Crise ou pas, banquiers et avocats restent… gros et gras le teint frais. On les pensait faisant le dos rond, attendant que l’opinion publique laisse tomber le thème des rémunérations insolentes de la finance avant de remonter au créneau. Non ! Impossible. Piquousés au bonus et au billing d’avocat, ils continuent à prélever leur dîme sur toute opération financière qui passe à leur portée. Et, syndrome de Stockholm ?, pur rapport de force ?, les entreprises acceptent sans vraiment barguigner, comme les dindes un réveillon de Noël.

 

Le dernier cas en date est l’offre publique d’échange simplifiée lancée dernièrement par Eurotunnel sur des bons de souscription d’actions (BSA) émis en juin 2007 (une action nouvelle contre 35 bons). Il faut rappeler le contexte, parce que cet épisode s’inscrit dans un long processus qui a vu finalement Eurotunnel sortir avec succès de son plan de sauvegarde.
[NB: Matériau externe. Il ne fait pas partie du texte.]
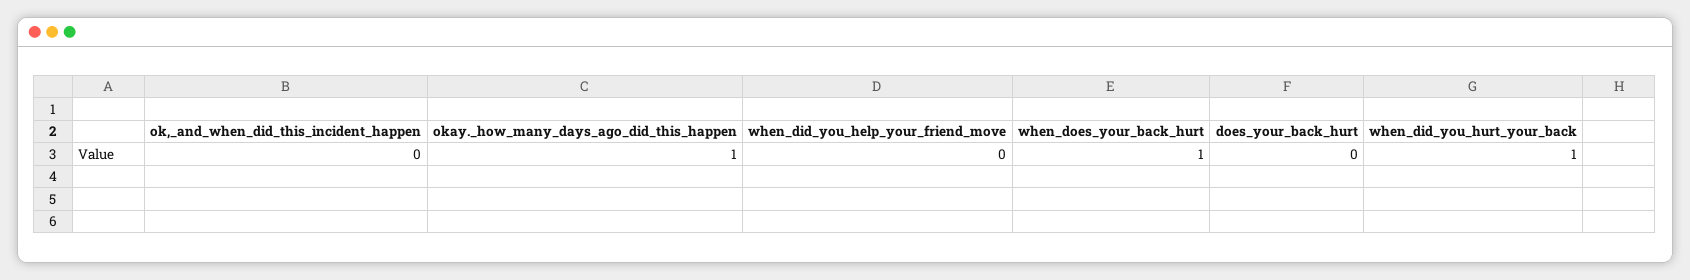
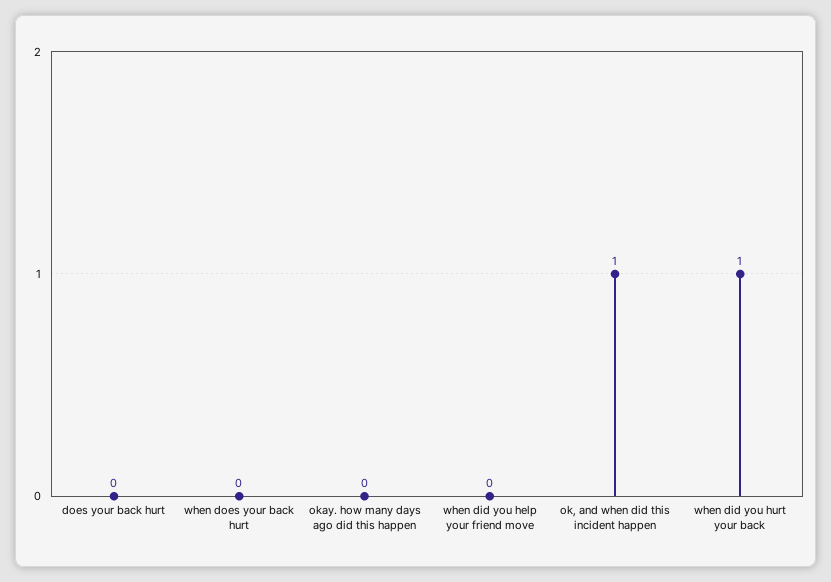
ok,_and_when_did_this_incident_happen: 0 -> 1
okay._how_many_days_ago_did_this_happen: 1 -> 0
when_does_your_back_hurt: 1 -> 0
Se sont succédées quatre opérations financières et juridiques.

 

1- Création début 2007 d’une nouvelle entité, GET (Groupe Eurotunnel) permettant la restructuration de la dette des créanciers. Le montant des frais liés à cette opération est de 15 M€. C’est à ce moment que les BSA ont été gratuitement attribués aux actionnaires historiques et aux créanciers comme retour à meilleure fortune. Reconnaissons que la négociation a été longue et complexe de sorte qu’on peut laisser le bénéfice du doute et penser que ces frais sont correctement ajustés. Comme on va le voir, ils sont peu de choses par rapport à ce qui allait suivre.

 

2- Emission en février 2008 de titres subordonnés TSRA ayant permis à GET de lever 800 M€. Les frais bancaires et juridiques ont été de 31,5 M€, soit près de 4% du produit de l’émission. Pourtant les banques n’ont pas donné de garantie, même si les frais doivent probablement couvrir celle qu’a consentie le fonds d’investissement géré par Goldman Sachs.

 

3- Augmentation de capital de GET de 920 M€ en mai 2008 par une procédure originale, dit « rump placement ». (On donne aux actionnaires des bons de souscription à fenêtre d’exercice très courte, soit 2 semaines, ce qui permet au syndicat bancaire souscripteur de replacer leurs actions. C’est proche d’une opération de droits préférentiels de souscription). Coût complet de l’opération, certes dans une situation de marchés déjà nerveux et y compris la garantie de placement : 40 M€, soit 4,4% du montant levé.

 

4- Vient en juillet 2009 la 4e opération, de rachat des BSA émis en 2007. Ceci peut-être avec l’idée de présenter un bilan plus simple au cas où, comme le dit la presse, une grande opération d’acquisition se présenterait et obligerait à payer en actions. Les frais sont la bagatelle de 9,5 M€, dont 2 M€ pour le financier et 7,5 M€ pour le juridique. Ces montants laissent perplexes : c’est la moitié des frais de l’étape 1. On peut aussi se référer aux autres offres publiques visant à restructurer des BSA ou des Océanes, par exemple Publicis, Infogrames, etc. Elles font apparaître des frais variant de 0,3 M€ à 4 M€ pour la plus complexe.

 

Faisons le compte : au total presque 100 M€ de frais, ce qui fait un pourcentage copieux des principaux agrégats de l’entreprise : plus de 4% de la capitalisation boursière d’aujourd’hui pleinement diluée, 14% de son chiffre d’affaires, deux fois et demi son résultat net.

 

Qui paie tout cela ? Les actionnaires sans doute, et aussi les clients, transporteurs routiers et opérateurs ferroviaires, vous et moi qui allons à Londres… Mais bien sûr, on ne demande pas aux dindes leur avis pour le menu de Noël.